Manuel siguió leyendo.
—“Aquel coche era lo único que tenía para trabajar. Gracias a él pude empezar mi negocio.”—
El silencio llenó la habitación.
—“Hoy soy dueño de varias empresas. Pero nunca olvidé aquel gesto.”—
Rosa llevó una mano a la boca.
—“Esta casa en la montaña es mía desde hace muchos años. La compré cuando mi vida cambió. Pero siempre supe que algún día alguien la necesitaría más que yo.”—
Manuel tragó saliva.
—“Si habéis llegado hasta aquí, significa que ese momento ha llegado.”—
Rosa ya tenía lágrimas en los ojos.
Manuel siguió leyendo.
—“La casa es ahora vuestra.”—
Rosa soltó un pequeño sollozo.
—“Encontraréis comida, agua, ropa y una cuenta bancaria con 80.000 euros para empezar de nuevo.”—
Manuel dejó de leer.
Las manos le temblaban.
—“Gracias por haber ayudado a un desconocido cuando nadie más lo hizo.”—
Firmado:
Antonio García.
Durante unos segundos, ninguno habló.
Solo se escuchaba el viento moviendo las hojas fuera.

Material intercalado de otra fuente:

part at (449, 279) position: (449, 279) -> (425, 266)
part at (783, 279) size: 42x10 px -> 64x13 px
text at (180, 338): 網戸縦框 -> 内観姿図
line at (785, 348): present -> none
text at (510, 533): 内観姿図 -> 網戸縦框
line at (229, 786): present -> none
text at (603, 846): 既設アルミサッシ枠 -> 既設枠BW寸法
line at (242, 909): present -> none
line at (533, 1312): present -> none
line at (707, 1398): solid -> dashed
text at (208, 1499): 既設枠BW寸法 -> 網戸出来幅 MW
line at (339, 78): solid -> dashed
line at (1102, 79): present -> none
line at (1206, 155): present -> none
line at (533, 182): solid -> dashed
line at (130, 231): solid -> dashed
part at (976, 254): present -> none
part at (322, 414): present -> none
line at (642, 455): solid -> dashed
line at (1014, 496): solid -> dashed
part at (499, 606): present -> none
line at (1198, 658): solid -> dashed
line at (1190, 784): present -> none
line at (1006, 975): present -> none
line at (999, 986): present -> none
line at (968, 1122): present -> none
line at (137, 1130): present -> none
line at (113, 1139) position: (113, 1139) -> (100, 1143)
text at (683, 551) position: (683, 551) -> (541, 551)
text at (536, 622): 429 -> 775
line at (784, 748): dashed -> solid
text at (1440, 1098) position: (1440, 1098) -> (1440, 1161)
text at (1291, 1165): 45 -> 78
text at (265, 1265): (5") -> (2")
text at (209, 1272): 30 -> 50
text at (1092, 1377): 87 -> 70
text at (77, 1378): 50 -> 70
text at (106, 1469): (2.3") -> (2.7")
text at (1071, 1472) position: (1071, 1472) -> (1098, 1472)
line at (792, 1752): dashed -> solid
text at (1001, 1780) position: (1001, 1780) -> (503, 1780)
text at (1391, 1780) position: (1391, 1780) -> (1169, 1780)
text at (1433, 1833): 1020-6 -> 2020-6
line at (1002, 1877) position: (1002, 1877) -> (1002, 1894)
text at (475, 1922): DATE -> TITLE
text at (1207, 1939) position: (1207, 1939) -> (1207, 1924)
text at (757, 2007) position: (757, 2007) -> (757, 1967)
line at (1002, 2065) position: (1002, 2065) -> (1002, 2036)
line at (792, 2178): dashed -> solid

Rosa se sentó lentamente en una silla.
—Manuel… ¿te das cuenta?
Él miró la habitación.
La mesa.
La chimenea.
La carta.
Y luego miró a Rosa.
Sus ojos estaban llenos de lágrimas… pero también de algo que no sentían desde hacía mucho tiempo.
Esperanza.
—Toda la vida pensamos que habíamos perdido —dijo Manuel con voz baja.
Rosa sonrió entre lágrimas.
—Pero parece que el bien… siempre encuentra el camino de vuelta.
Aquella noche encendieron la chimenea.
Comieron pan, queso y sopa caliente que encontraron en la despensa.
Y por primera vez desde que habían perdido su casa…
Rosa y Manuel volvieron a sentirse en casa.